Task: Check every line below, and copy those that include "adjudicateur".

╭──

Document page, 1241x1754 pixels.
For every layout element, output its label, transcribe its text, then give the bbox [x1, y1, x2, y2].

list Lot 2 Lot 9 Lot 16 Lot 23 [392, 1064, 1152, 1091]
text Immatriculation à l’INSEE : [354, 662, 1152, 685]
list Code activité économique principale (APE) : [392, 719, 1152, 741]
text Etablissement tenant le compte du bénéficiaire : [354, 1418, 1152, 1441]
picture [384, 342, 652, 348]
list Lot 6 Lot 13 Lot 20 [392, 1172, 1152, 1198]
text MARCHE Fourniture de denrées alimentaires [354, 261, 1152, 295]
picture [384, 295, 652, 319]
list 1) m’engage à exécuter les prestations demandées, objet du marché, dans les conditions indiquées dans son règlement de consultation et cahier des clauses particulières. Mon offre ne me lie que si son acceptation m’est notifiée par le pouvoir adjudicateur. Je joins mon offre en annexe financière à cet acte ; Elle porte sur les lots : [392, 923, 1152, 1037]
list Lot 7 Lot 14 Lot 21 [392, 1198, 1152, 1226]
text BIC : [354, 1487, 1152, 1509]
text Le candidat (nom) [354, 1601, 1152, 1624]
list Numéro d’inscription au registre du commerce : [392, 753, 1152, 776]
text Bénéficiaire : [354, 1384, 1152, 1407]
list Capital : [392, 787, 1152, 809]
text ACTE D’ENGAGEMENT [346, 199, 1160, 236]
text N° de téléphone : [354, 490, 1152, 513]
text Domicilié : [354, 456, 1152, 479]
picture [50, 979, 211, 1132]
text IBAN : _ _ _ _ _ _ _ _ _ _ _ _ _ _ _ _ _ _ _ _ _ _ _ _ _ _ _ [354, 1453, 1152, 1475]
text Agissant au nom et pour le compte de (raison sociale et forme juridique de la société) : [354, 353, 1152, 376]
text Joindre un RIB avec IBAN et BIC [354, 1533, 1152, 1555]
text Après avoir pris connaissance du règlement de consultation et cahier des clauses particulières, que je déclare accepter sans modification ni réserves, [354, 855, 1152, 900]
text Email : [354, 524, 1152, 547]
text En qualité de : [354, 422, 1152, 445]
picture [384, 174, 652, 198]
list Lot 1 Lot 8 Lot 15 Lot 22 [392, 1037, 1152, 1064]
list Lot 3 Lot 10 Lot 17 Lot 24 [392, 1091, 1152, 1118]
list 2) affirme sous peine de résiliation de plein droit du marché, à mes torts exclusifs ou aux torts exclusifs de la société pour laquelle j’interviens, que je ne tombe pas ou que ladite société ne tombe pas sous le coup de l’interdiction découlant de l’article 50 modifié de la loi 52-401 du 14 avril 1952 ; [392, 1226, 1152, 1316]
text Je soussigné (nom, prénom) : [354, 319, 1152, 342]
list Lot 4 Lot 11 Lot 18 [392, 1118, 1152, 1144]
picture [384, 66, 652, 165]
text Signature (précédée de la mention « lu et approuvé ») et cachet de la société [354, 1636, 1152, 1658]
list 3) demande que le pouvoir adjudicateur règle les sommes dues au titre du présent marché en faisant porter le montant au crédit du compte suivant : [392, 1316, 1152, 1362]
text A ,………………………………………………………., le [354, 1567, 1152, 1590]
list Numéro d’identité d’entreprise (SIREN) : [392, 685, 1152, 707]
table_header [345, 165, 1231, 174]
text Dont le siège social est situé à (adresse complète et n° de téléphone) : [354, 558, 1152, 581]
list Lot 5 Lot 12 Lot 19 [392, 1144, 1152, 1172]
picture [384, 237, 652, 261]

╰──

Answer space:
list 1) m’engage à exécuter les prestations demandées, objet du marché, dans les conditions indiquées dans son règlement de consultation et cahier des clauses particulières. Mon offre ne me lie que si son acceptation m’est notifiée par le pouvoir adjudicateur. Je joins mon offre en annexe financière à cet acte ; Elle porte sur les lots : [392, 923, 1152, 1037]
list 3) demande que le pouvoir adjudicateur règle les sommes dues au titre du présent marché en faisant porter le montant au crédit du compte suivant : [392, 1316, 1152, 1362]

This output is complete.